▶ **Problem details**:
Somewhere below are a line with "position:absolute; left:3px; top:3px;" and a later line with "position:absolute; left:262px; top:112px;". Output exactly those lines and all lines between them.

▶ **Front-end code edit data**:
◆ ◆ ◆ ◆

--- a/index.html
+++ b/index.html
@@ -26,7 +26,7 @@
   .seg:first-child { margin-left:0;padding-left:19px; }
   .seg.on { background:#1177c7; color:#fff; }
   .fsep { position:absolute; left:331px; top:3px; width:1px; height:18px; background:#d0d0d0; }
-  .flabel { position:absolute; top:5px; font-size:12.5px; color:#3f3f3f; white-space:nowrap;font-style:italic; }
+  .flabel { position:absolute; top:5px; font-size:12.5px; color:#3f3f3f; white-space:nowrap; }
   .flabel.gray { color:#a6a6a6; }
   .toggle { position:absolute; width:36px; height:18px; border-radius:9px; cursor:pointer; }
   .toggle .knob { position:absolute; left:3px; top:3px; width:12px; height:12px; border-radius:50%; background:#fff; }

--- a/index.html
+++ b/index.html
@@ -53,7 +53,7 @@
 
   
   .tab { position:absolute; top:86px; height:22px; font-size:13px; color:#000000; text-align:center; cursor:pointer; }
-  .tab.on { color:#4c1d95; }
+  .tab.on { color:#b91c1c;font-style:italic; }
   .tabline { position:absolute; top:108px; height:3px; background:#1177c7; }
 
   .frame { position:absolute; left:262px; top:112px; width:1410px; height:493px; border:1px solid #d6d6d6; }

◆ ◆ ◆ ◆

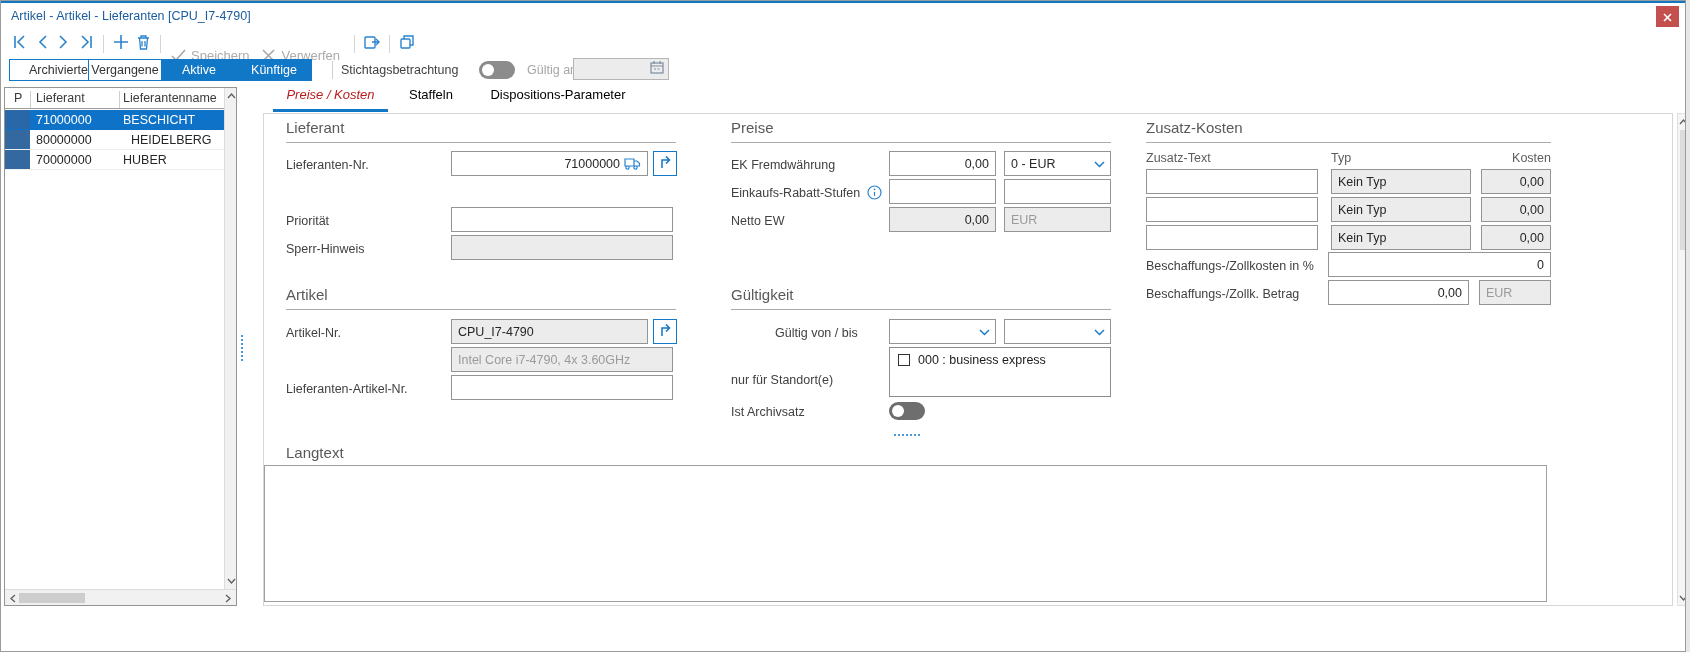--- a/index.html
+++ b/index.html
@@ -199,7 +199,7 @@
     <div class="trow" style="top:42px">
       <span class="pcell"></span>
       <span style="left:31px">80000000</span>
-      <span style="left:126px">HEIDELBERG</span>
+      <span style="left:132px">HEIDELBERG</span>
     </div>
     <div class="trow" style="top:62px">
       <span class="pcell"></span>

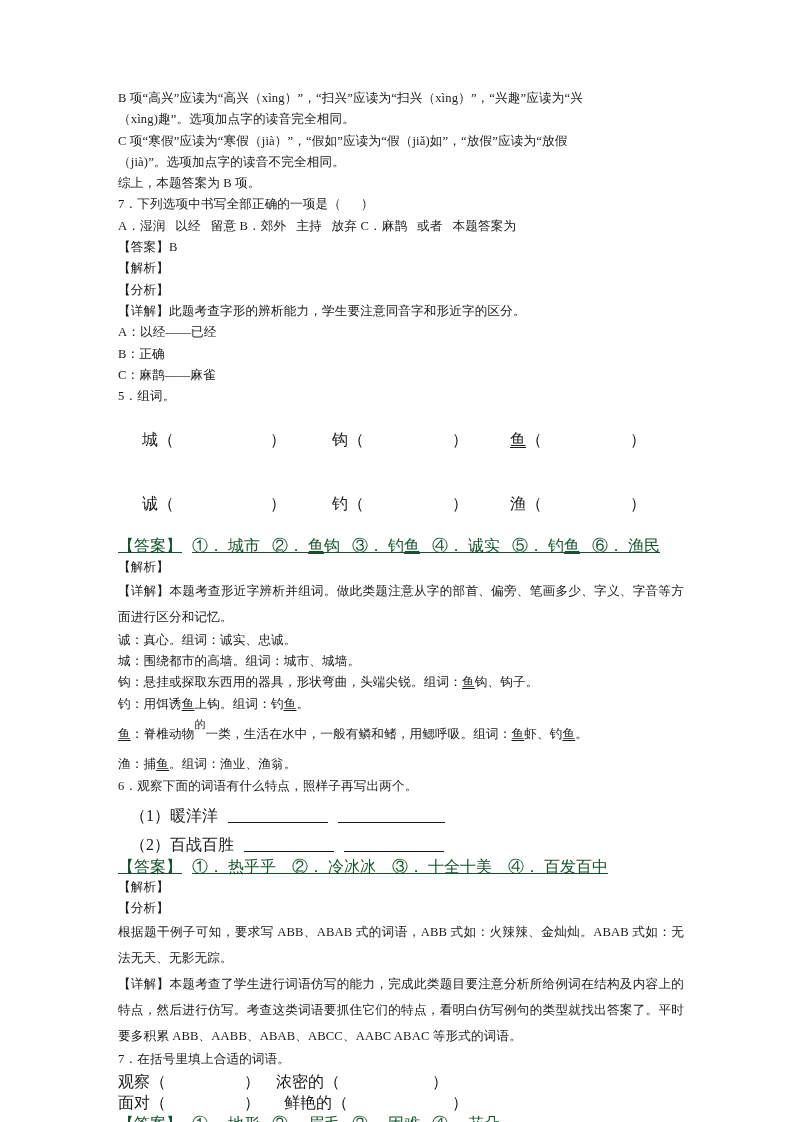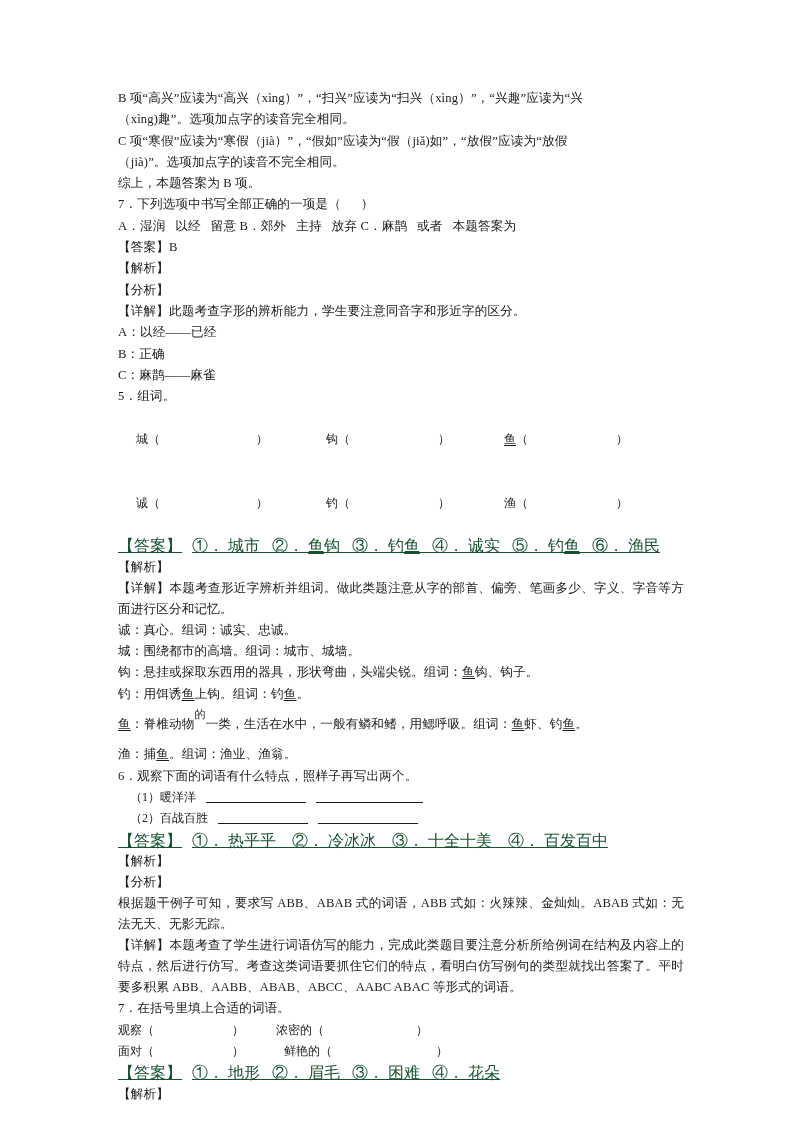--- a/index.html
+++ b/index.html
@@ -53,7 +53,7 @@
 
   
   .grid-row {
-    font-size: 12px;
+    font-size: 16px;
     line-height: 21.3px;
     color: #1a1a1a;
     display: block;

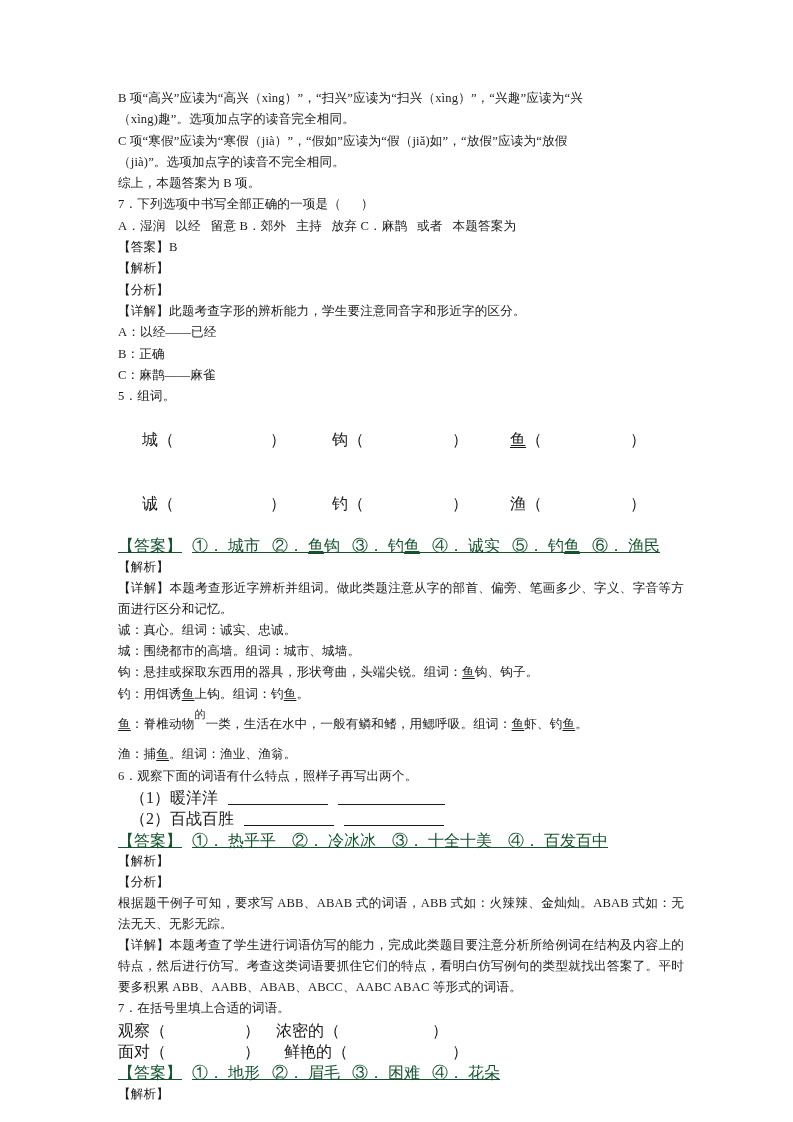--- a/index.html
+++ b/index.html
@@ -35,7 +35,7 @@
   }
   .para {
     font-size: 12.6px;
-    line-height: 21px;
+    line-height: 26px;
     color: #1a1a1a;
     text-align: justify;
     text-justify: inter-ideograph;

◆ ◆ ◆ ◆

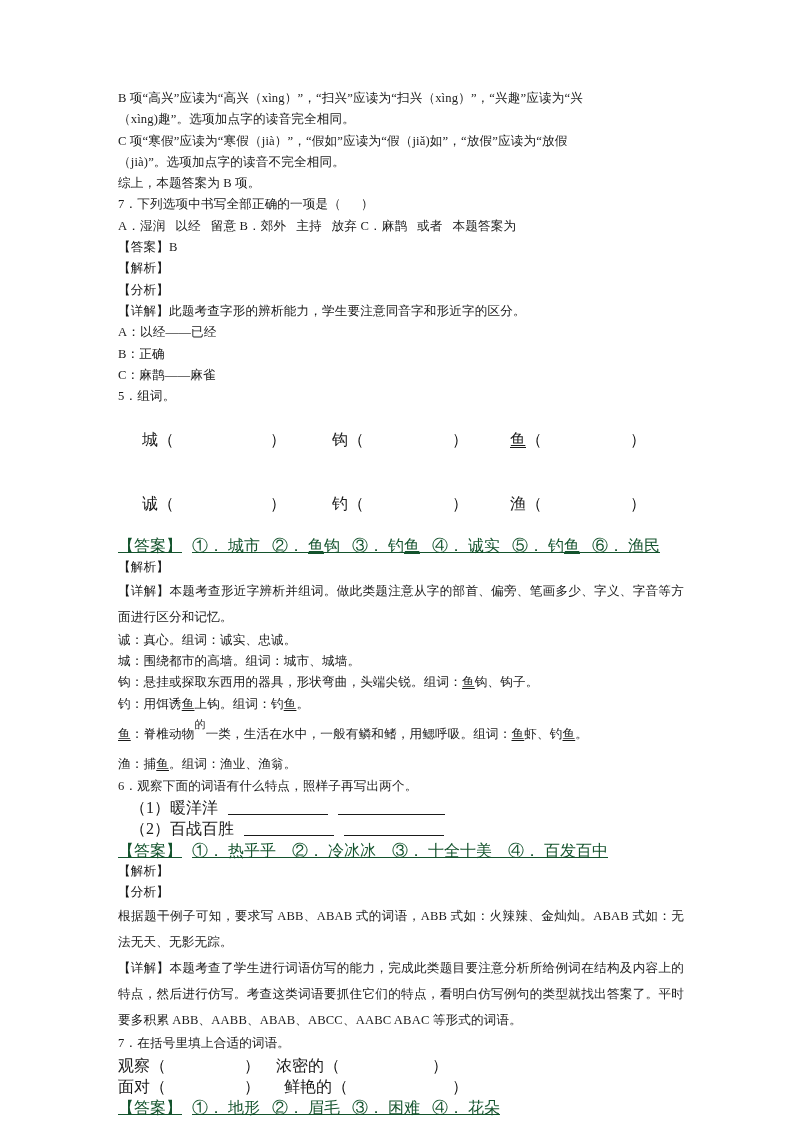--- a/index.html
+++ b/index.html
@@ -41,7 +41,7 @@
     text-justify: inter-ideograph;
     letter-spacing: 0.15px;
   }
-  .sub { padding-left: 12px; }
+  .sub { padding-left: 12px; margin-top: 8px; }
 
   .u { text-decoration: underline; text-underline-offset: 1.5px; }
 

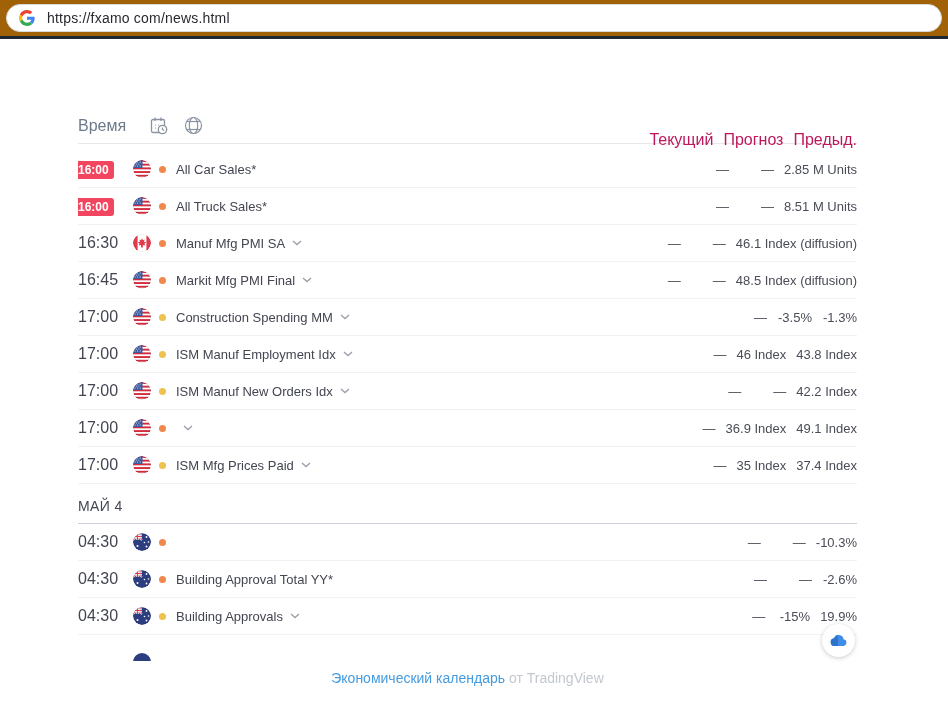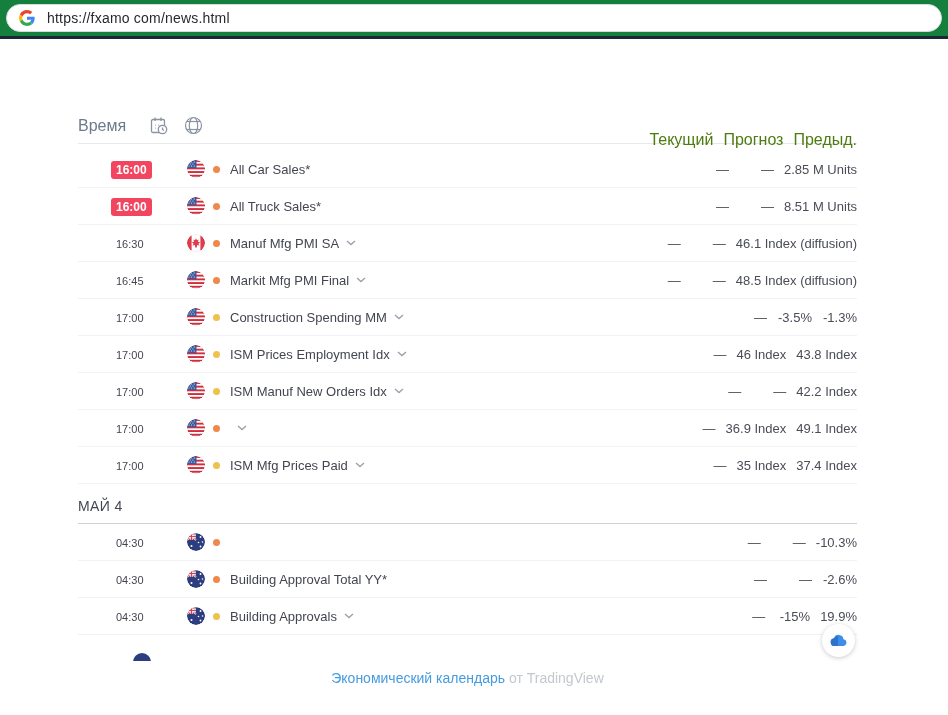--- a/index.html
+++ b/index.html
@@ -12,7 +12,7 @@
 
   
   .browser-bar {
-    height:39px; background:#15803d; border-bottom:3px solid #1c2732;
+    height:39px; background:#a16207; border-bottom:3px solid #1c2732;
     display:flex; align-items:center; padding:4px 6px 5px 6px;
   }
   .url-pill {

◆ ◆ ◆ ◆

▶ **Answer to this problem**:
   .toggle .knob { position:absolute; left:3px; top:3px; width:12px; height:12px; border-radius:50%; background:#fff; }

--- a/index.html
+++ b/index.html
@@ -53,7 +53,7 @@
 
   
   .tab { position:absolute; top:86px; height:22px; font-size:13px; color:#000000; text-align:center; cursor:pointer; }
-  .tab.on { color:#4c1d95; }
+  .tab.on { color:#b91c1c;font-style:italic; }
   .tabline { position:absolute; top:108px; height:3px; background:#1177c7; }
 
   .frame { position:absolute; left:262px; top:112px; width:1410px; height:493px; border:1px solid #d6d6d6; }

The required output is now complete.